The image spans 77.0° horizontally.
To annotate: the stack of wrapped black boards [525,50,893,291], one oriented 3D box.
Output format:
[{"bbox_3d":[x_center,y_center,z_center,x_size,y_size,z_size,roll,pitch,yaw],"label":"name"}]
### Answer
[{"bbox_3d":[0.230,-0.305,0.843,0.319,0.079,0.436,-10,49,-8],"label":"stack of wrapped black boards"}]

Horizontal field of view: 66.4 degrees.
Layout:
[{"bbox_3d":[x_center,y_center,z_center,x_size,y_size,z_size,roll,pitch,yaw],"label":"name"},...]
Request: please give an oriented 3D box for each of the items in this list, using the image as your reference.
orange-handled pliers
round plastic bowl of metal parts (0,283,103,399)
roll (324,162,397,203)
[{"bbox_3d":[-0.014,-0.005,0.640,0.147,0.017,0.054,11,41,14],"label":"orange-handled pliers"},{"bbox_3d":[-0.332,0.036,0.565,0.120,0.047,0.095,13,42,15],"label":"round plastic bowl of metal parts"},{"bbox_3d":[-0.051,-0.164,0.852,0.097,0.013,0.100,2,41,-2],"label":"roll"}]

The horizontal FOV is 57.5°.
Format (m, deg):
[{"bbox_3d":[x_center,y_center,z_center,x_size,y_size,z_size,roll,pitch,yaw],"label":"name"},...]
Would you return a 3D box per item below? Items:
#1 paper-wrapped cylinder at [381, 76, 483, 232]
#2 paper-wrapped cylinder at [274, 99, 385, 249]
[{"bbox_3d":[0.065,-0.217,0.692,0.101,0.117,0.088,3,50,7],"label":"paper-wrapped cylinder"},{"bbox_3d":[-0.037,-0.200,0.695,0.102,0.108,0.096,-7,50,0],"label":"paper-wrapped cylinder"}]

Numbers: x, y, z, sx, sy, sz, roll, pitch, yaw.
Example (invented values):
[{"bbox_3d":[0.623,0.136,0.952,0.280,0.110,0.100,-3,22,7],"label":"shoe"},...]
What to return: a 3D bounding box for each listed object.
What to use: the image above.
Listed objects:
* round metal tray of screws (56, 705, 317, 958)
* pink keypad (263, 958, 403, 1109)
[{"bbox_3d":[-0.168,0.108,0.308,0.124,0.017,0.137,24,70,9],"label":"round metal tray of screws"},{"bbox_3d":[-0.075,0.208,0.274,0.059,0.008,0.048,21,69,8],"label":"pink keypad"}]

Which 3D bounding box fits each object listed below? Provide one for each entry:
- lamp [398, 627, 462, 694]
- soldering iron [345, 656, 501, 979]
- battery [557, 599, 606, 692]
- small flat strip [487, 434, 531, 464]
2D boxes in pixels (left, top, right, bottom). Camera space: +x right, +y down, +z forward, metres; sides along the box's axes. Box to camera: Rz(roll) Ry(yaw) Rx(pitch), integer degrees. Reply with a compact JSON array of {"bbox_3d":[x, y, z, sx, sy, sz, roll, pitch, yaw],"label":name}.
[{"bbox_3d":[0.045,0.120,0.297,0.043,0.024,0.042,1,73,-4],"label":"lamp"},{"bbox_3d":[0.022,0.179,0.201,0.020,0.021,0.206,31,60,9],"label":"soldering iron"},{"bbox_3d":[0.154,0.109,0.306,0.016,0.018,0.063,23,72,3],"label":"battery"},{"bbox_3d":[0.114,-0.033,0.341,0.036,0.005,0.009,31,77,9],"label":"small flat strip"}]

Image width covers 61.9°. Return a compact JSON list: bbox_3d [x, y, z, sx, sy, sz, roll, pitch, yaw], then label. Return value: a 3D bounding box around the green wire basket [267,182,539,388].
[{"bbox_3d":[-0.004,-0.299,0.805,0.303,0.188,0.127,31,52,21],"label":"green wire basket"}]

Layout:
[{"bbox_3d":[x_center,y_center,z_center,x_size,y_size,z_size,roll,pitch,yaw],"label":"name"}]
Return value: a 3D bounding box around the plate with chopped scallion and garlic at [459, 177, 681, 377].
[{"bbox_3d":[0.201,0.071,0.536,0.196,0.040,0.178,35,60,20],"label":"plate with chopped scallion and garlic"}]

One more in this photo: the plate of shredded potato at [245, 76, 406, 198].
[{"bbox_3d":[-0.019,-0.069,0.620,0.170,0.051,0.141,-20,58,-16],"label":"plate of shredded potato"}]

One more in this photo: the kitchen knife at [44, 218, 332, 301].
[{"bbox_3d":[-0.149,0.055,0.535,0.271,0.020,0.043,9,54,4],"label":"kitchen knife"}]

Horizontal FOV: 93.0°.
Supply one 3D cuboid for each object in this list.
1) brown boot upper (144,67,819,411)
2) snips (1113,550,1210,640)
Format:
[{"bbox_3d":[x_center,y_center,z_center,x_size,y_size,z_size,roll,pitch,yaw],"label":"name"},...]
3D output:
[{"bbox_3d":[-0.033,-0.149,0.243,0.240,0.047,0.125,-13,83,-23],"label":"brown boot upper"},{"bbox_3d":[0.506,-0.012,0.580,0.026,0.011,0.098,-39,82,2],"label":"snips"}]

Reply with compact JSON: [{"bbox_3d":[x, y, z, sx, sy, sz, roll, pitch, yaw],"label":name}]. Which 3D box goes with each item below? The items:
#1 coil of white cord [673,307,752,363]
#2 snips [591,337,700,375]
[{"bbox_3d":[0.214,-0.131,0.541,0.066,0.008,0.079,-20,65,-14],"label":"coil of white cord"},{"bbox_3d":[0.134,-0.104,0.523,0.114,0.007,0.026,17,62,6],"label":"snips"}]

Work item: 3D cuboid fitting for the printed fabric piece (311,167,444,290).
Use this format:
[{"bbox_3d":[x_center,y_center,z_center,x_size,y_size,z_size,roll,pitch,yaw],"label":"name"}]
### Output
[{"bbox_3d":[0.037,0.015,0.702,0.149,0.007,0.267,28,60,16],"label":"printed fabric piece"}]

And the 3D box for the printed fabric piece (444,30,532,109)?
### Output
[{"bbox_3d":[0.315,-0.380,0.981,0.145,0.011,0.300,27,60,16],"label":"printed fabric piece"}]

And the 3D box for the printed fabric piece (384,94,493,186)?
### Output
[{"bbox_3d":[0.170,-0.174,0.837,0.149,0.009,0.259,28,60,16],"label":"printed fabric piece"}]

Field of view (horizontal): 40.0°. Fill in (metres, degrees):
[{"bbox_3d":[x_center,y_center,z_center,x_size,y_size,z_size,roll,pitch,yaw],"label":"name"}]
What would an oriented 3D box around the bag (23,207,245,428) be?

****

**ASSIGNED TASK:** Taking the entries above, write out exactly the lines starting with the line containing "2) snips (1113,550,1210,640)" and going on through the line containing "And the 3D box for the printed fabric piece (444,30,532,109)?", both included, and nothing else.

**ANSWER TO THIS TASK:**
2) snips (1113,550,1210,640)
Format:
[{"bbox_3d":[x_center,y_center,z_center,x_size,y_size,z_size,roll,pitch,yaw],"label":"name"},...]
3D output:
[{"bbox_3d":[-0.033,-0.149,0.243,0.240,0.047,0.125,-13,83,-23],"label":"brown boot upper"},{"bbox_3d":[0.506,-0.012,0.580,0.026,0.011,0.098,-39,82,2],"label":"snips"}]

Reply with compact JSON: [{"bbox_3d":[x, y, z, sx, sy, sz, roll, pitch, yaw],"label":name}]. Which 3D box goes with each item below? The items:
#1 coil of white cord [673,307,752,363]
#2 snips [591,337,700,375]
[{"bbox_3d":[0.214,-0.131,0.541,0.066,0.008,0.079,-20,65,-14],"label":"coil of white cord"},{"bbox_3d":[0.134,-0.104,0.523,0.114,0.007,0.026,17,62,6],"label":"snips"}]

Work item: 3D cuboid fitting for the printed fabric piece (311,167,444,290).
Use this format:
[{"bbox_3d":[x_center,y_center,z_center,x_size,y_size,z_size,roll,pitch,yaw],"label":"name"}]
### Output
[{"bbox_3d":[0.037,0.015,0.702,0.149,0.007,0.267,28,60,16],"label":"printed fabric piece"}]

And the 3D box for the printed fabric piece (444,30,532,109)?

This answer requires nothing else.